For those of you that appreciate the history of the old mills and their machinrey. This is a great post by Bill Richardson on the "Lap Mill Co. of Leroy NY that closed it's doors and was selling off all of the contents. Notably some of the old wood milling machines which most if not all were operated on main line jack shafts. 

They closed their doors back in 2009, Bill Richardson contacted me about a band saw that was up for sale, but it would have needed some serious work to get it up to modern standards and some serious refurbishment. I had to pass on it unfortunatly...

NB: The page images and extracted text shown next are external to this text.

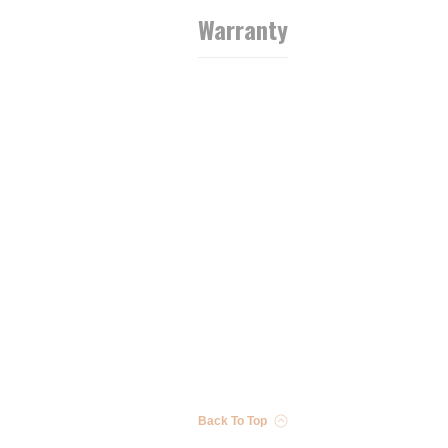
Warranty
Back To Top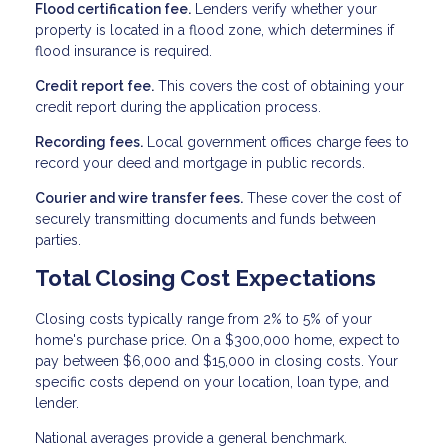
Flood certification fee.
Lenders verify whether your
property is located in a flood zone, which determines if
flood insurance is required.
Credit report fee.
This covers the cost of obtaining your
credit report during the application process.
Recording fees.
Local government offices charge fees to
record your deed and mortgage in public records.
Courier and wire transfer fees.
These cover the cost of
securely transmitting documents and funds between
parties.
Total Closing Cost Expectations
Closing costs typically range from 2% to 5% of your
home's purchase price. On a $300,000 home, expect to
pay between $6,000 and $15,000 in closing costs. Your
specific costs depend on your location, loan type, and
lender.
National averages provide a general benchmark.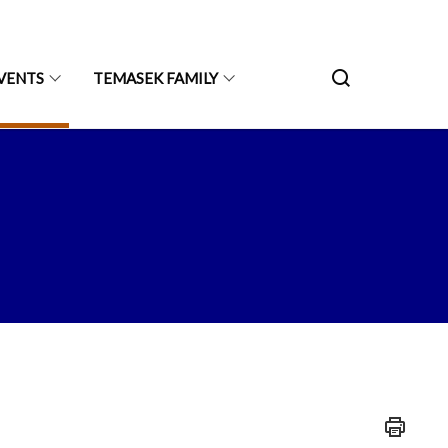
VENTS
TEMASEK FAMILY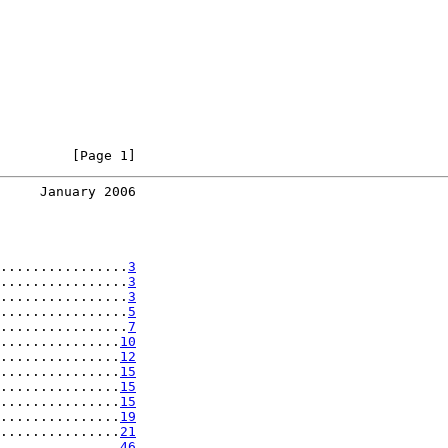
         [Page 1]
     January 2006
................
3
................
3
................
3
................
5
................
7
...............
10
...............
12
...............
15
...............
15
...............
15
...............
19
...............
21
...............
46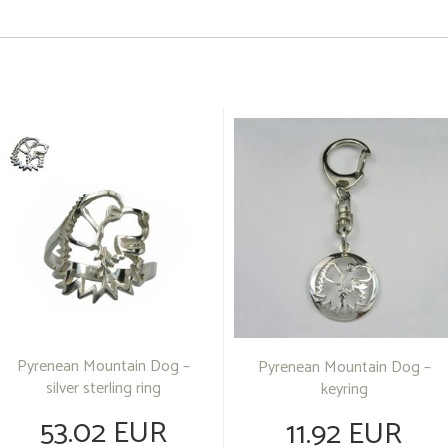
Pyrenean Mountain Dog –
Pyrenean Mountain Dog –
silver sterling ring
keyring
53.02 EUR
11.92 EUR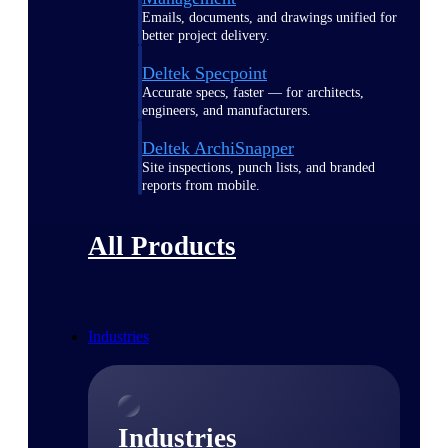
Emails, documents, and drawings unified for
better project delivery.
Deltek Specpoint
Accurate specs, faster — for architects,
engineers, and manufacturers.
Deltek ArchiSnapper
Site inspections, punch lists, and branded
reports from mobile.
All Products
Industries
Industries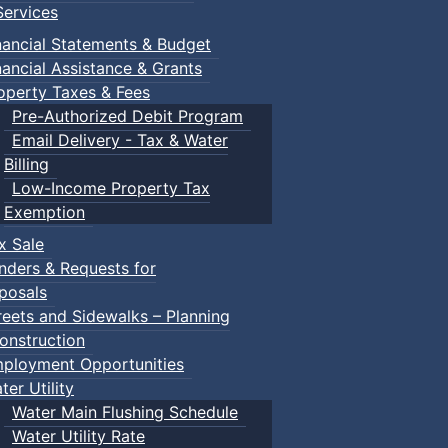
ervices
nancial Statements & Budget
nancial Assistance & Grants
operty Taxes & Fees
Pre-Authorized Debit Program
Email Delivery - Tax & Water
Billing
Low-Income Property Tax
Exemption
x Sale
nders & Requests for
posals
reets and Sidewalks – Planning
onstruction
ployment Opportunities
ter Utility
Water Main Flushing Schedule
Water Utility Rate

There is a molder on the trailer of the red truck that is absolutely mamoth......
http://www.owwm.org/viewtopic.php?f=1&t=95501









B,:thumbsup:


----------



## tgeb (Feb 9, 2006)

Too bad they could not turn that place into some sort of a working museum....once it's gone.....it's gone.


----------



## PrestigeR&D (Jan 6, 2010)

I totally agree with you Tom, :thumbsup:
Erick uploaded some more pictures of the Lapp mill machinery moving- there is a 30" flywheel on a overhead jack shaft...along with a huge Colladay sticker/molder 11 1/2' long, 4 1/2' wide weighing 4000-5000lbs - somewhere around that in weight. Take a look at the saw dust pit- 


B,:thumbsup:


----------